Print every line of the listing below, starting with the line that holds "hin. Diese gäbe" and going on through the line that holds "seien bisher in", both included, and print nothing else.

# GIVEN INFORMATION:
::::::::

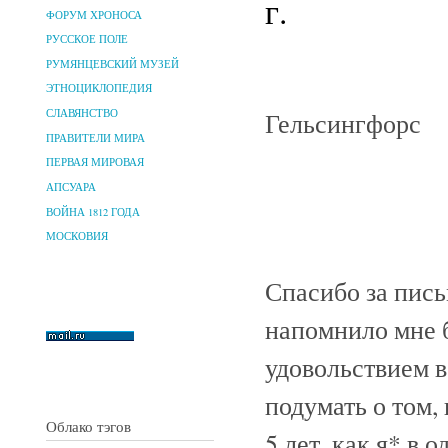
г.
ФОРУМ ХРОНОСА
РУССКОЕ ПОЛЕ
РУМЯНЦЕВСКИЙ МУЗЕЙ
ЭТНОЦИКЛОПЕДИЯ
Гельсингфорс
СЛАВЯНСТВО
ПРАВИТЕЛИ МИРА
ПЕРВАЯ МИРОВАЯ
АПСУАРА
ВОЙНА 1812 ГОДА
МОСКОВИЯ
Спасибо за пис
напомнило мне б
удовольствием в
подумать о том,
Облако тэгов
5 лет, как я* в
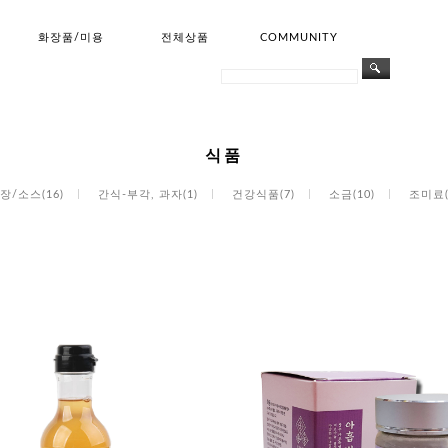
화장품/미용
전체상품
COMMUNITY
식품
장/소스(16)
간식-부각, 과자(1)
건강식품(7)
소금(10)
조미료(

::::::::

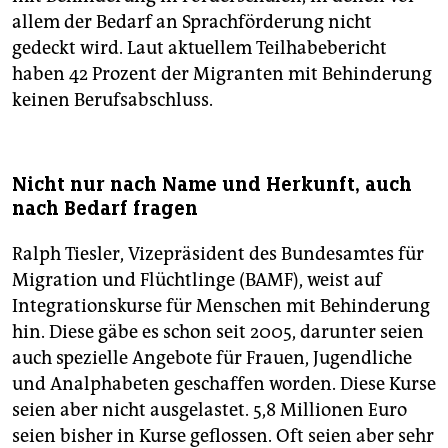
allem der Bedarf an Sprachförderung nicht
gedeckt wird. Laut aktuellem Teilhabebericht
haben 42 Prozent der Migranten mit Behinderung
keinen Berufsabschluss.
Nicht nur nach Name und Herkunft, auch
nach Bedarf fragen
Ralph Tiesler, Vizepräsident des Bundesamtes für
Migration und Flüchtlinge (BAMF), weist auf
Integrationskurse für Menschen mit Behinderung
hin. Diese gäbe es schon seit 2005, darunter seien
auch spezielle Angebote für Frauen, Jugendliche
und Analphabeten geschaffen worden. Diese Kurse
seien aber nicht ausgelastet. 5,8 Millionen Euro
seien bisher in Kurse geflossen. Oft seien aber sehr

::::::::

# EXERCISE ANSWER:
hin. Diese gäbe es schon seit 2005, darunter seien
auch spezielle Angebote für Frauen, Jugendliche
und Analphabeten geschaffen worden. Diese Kurse
seien aber nicht ausgelastet. 5,8 Millionen Euro
seien bisher in Kurse geflossen. Oft seien aber sehr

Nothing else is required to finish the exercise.